Records contained in a dataset
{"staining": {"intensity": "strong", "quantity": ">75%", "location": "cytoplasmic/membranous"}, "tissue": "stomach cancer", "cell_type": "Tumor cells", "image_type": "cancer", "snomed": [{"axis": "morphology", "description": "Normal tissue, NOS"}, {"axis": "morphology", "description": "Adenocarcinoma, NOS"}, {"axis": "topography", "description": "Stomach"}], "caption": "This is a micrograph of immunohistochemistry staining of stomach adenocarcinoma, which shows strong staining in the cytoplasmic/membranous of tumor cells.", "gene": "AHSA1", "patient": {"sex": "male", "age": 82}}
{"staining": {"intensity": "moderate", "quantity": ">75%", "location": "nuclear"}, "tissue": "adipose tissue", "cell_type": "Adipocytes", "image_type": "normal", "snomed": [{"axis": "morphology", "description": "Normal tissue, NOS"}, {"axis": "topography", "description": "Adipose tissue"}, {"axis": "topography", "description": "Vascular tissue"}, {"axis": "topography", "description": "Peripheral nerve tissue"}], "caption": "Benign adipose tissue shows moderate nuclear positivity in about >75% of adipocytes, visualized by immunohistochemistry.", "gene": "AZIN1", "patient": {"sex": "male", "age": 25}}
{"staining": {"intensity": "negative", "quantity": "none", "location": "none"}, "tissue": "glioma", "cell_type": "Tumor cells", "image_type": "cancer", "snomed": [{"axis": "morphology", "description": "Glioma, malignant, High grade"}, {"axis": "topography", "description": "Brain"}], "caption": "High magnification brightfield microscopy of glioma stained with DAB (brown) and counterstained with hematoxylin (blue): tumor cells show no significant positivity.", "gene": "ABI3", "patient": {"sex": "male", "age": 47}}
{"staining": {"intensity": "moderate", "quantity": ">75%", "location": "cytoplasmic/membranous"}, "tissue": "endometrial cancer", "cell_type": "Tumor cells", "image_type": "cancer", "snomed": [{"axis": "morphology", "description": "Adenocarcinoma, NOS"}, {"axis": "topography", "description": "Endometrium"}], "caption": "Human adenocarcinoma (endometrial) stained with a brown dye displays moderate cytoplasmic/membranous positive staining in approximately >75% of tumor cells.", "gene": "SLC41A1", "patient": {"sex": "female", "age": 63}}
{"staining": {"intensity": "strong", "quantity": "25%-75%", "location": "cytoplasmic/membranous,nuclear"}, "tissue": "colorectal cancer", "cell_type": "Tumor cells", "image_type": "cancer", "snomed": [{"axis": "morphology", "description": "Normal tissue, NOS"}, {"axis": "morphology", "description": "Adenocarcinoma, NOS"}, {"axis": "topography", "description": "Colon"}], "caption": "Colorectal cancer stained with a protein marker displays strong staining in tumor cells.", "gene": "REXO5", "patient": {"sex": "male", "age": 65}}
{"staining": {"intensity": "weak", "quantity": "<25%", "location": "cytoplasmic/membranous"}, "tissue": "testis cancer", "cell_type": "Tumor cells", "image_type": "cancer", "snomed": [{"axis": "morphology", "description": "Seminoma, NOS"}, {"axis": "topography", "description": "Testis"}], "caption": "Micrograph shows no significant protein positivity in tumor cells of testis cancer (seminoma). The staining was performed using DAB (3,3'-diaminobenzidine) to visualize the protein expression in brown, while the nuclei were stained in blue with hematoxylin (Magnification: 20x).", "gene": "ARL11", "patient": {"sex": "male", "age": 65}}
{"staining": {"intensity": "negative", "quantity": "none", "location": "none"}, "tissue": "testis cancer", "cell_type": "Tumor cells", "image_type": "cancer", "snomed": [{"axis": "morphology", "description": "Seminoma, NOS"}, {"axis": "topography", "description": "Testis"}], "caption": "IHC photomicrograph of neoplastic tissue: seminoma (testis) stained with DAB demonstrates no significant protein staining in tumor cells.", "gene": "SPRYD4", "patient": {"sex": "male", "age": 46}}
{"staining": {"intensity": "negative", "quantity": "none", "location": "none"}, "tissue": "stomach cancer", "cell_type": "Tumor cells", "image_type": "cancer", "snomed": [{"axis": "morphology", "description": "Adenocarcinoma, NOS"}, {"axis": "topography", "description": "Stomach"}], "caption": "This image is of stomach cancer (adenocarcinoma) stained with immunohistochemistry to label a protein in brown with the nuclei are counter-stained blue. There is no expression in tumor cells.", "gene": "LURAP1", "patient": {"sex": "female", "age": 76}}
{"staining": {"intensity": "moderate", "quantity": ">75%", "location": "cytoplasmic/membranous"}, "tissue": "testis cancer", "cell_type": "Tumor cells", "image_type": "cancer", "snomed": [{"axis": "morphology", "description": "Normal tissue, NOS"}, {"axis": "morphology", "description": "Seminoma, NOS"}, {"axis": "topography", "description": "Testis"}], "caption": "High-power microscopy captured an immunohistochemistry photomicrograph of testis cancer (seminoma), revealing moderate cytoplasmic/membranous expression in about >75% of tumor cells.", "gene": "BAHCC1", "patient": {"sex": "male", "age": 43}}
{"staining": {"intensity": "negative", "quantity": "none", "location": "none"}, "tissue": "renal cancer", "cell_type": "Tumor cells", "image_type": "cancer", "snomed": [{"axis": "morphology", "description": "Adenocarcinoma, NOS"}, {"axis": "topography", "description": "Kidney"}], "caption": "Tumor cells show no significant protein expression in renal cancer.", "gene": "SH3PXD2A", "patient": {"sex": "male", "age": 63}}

*Task to complete*
Using the entries above, give back exactly the line containing "cancer stained with", the line containing "image is of", and every line between them, and nothing else.

*Result*
{"staining": {"intensity": "strong", "quantity": "25%-75%", "location": "cytoplasmic/membranous,nuclear"}, "tissue": "colorectal cancer", "cell_type": "Tumor cells", "image_type": "cancer", "snomed": [{"axis": "morphology", "description": "Normal tissue, NOS"}, {"axis": "morphology", "description": "Adenocarcinoma, NOS"}, {"axis": "topography", "description": "Colon"}], "caption": "Colorectal cancer stained with a protein marker displays strong staining in tumor cells.", "gene": "REXO5", "patient": {"sex": "male", "age": 65}}
{"staining": {"intensity": "weak", "quantity": "<25%", "location": "cytoplasmic/membranous"}, "tissue": "testis cancer", "cell_type": "Tumor cells", "image_type": "cancer", "snomed": [{"axis": "morphology", "description": "Seminoma, NOS"}, {"axis": "topography", "description": "Testis"}], "caption": "Micrograph shows no significant protein positivity in tumor cells of testis cancer (seminoma). The staining was performed using DAB (3,3'-diaminobenzidine) to visualize the protein expression in brown, while the nuclei were stained in blue with hematoxylin (Magnification: 20x).", "gene": "ARL11", "patient": {"sex": "male", "age": 65}}
{"staining": {"intensity": "negative", "quantity": "none", "location": "none"}, "tissue": "testis cancer", "cell_type": "Tumor cells", "image_type": "cancer", "snomed": [{"axis": "morphology", "description": "Seminoma, NOS"}, {"axis": "topography", "description": "Testis"}], "caption": "IHC photomicrograph of neoplastic tissue: seminoma (testis) stained with DAB demonstrates no significant protein staining in tumor cells.", "gene": "SPRYD4", "patient": {"sex": "male", "age": 46}}
{"staining": {"intensity": "negative", "quantity": "none", "location": "none"}, "tissue": "stomach cancer", "cell_type": "Tumor cells", "image_type": "cancer", "snomed": [{"axis": "morphology", "description": "Adenocarcinoma, NOS"}, {"axis": "topography", "description": "Stomach"}], "caption": "This image is of stomach cancer (adenocarcinoma) stained with immunohistochemistry to label a protein in brown with the nuclei are counter-stained blue. There is no expression in tumor cells.", "gene": "LURAP1", "patient": {"sex": "female", "age": 76}}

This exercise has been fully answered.